**Given instruction a**
Render the listing of taxonomic names below as a numbered list, skipping blank lines and leaving out the pictures.

**Extract to read**
========================================

New Bomags to be Hillhead highlights
First published in the January 2016 issue of Quarry Management
Nick Johnson reports from Germany on new Bomag machines destined to make their UK exhibition debut at Hillhead 2016
Get ready for two good exhibitions this year. April will see the big Bauma show in Munich and two months later it will be Hillhead 2016. And already some of the major machine makers are revealing some of the new products they will be featuring.
Bomag are best known for their compaction products but their product portfolio also includes cold planers and asphalt pavers. And, during a customer event at their headquarters in Boppard, Germany, last autumn, the company showed the production version of its new 2.0m planer and the latest larger models in its Dash-5 series of self-propelled single-drum vibrating rollers.

========================================

Saved entries:
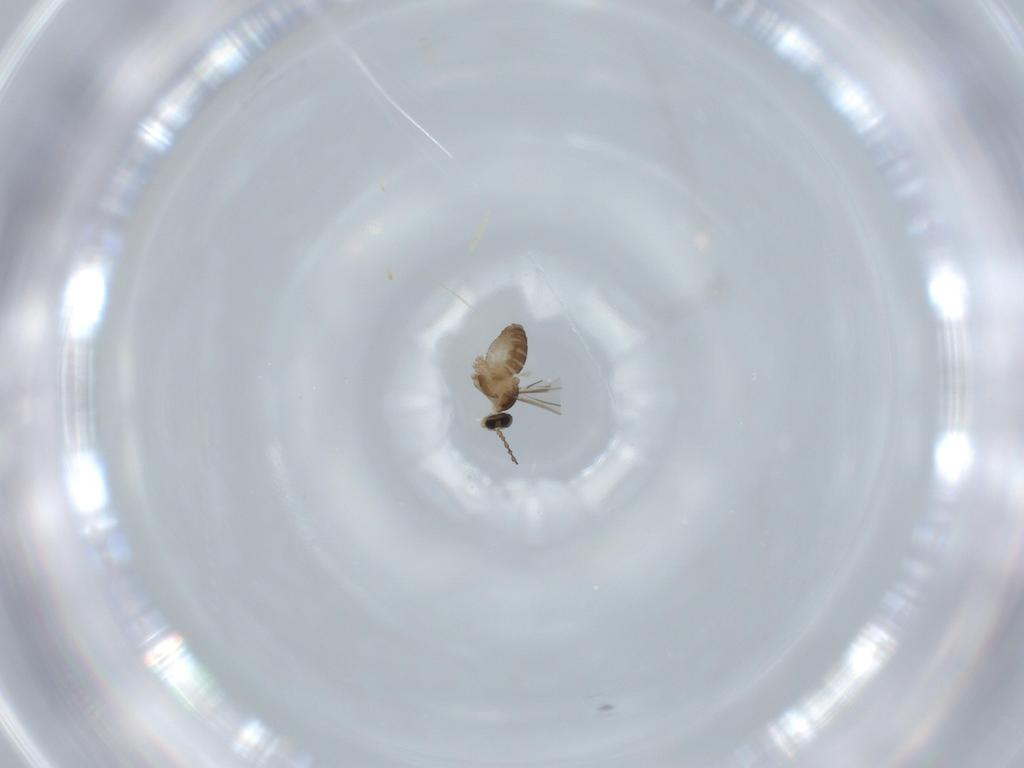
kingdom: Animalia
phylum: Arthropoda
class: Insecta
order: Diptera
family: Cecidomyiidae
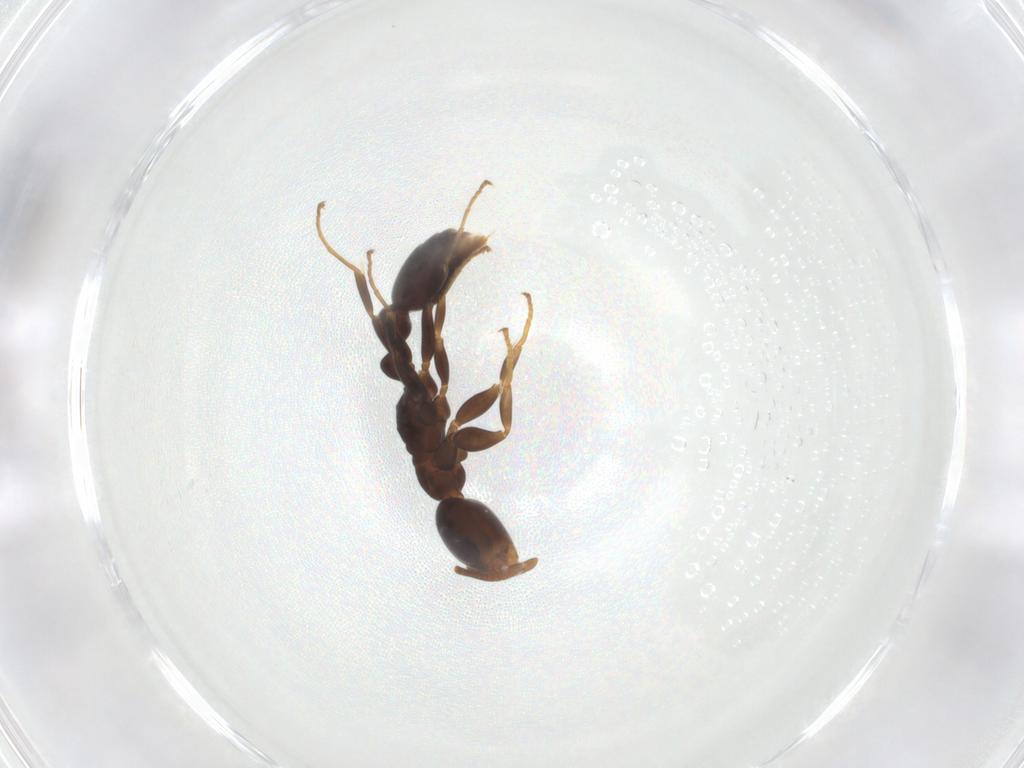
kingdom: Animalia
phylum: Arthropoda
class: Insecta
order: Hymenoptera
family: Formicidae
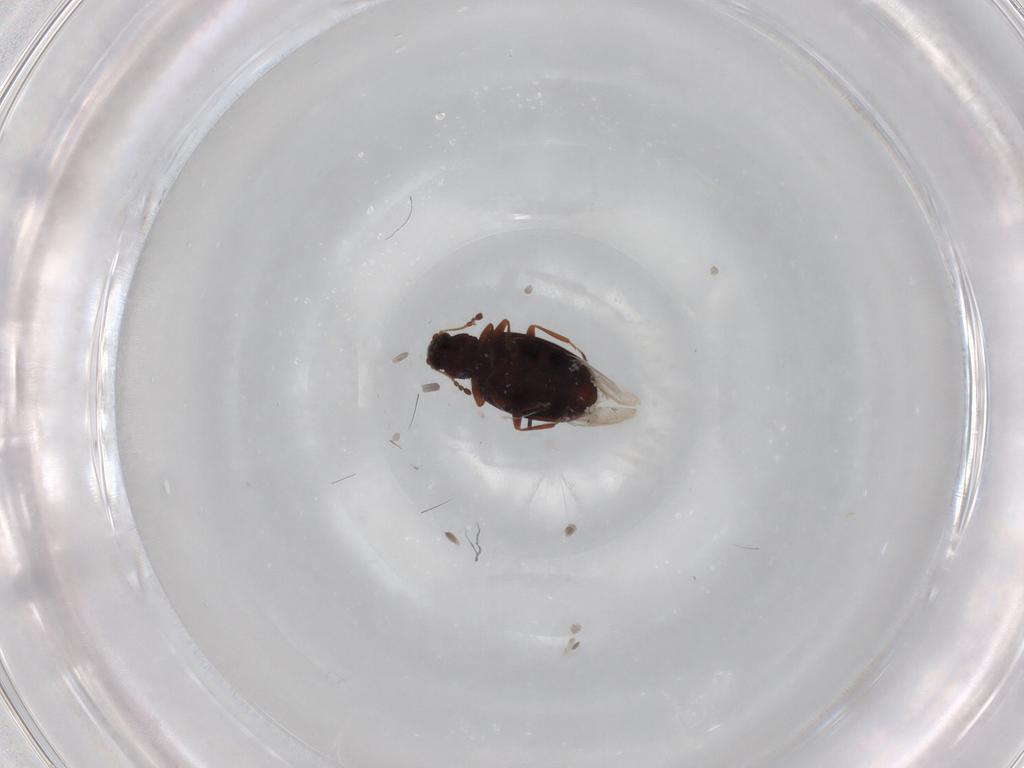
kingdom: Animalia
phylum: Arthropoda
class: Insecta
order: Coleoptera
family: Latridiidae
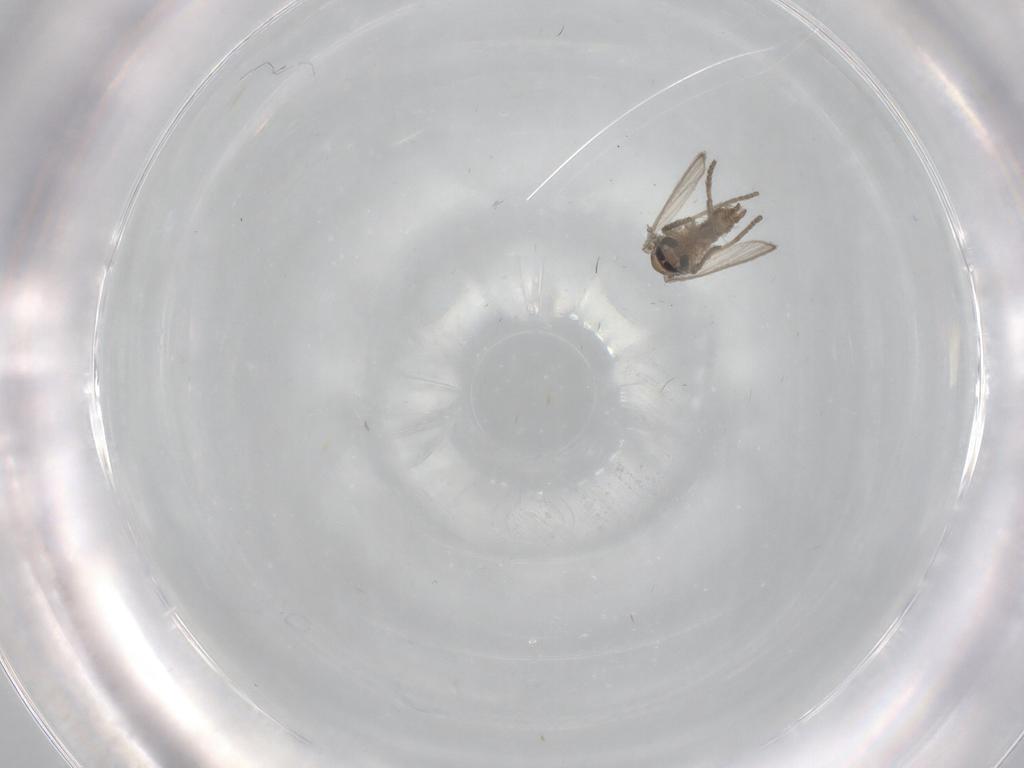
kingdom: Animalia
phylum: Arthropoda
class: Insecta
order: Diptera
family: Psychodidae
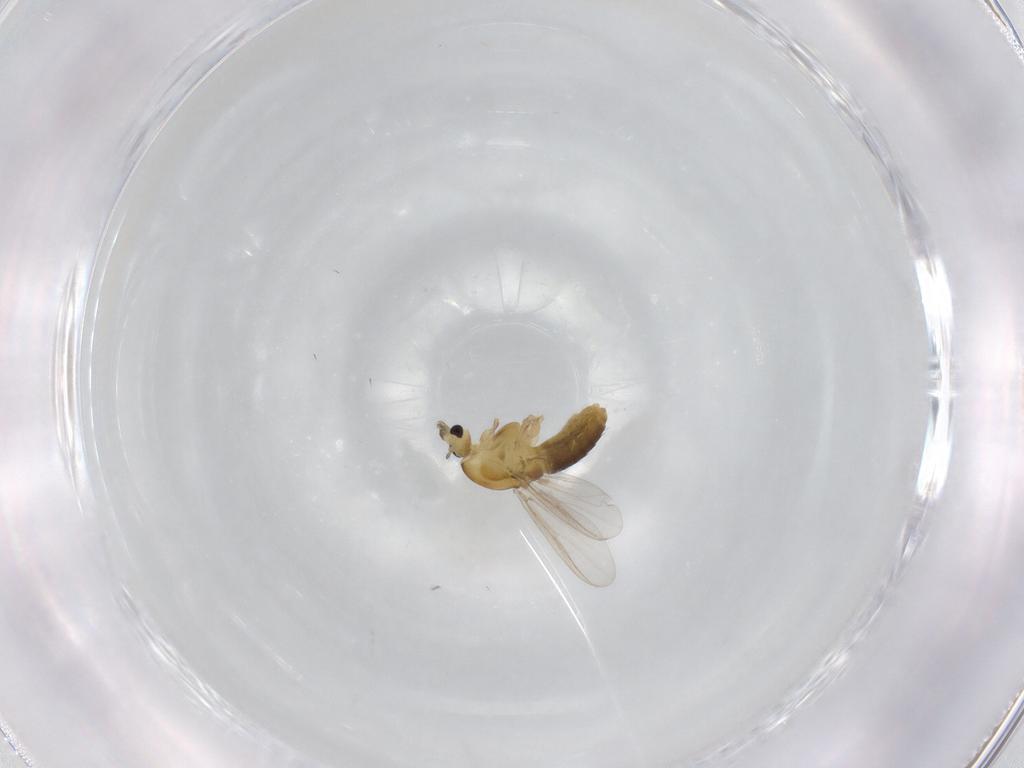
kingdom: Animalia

========================================

**Given instruction b**
According to the Bomag article above, where are the company's headquarters?

**Final answer a**
1. kingdom: Animalia
2. phylum: Arthropoda
3. class: Insecta
4. order: Diptera
5. family: Cecidomyiidae
6. kingdom: Animalia
7. phylum: Arthropoda
8. class: Insecta
9. order: Hymenoptera
10. family: Formicidae
11. kingdom: Animalia
12. phylum: Arthropoda
13. class: Insecta
14. order: Coleoptera
15. family: Latridiidae
16. kingdom: Animalia
17. phylum: Arthropoda
18. class: Insecta
19. order: Diptera
20. family: Psychodidae
21. kingdom: Animalia

**Final answer b**
Boppard, Germany.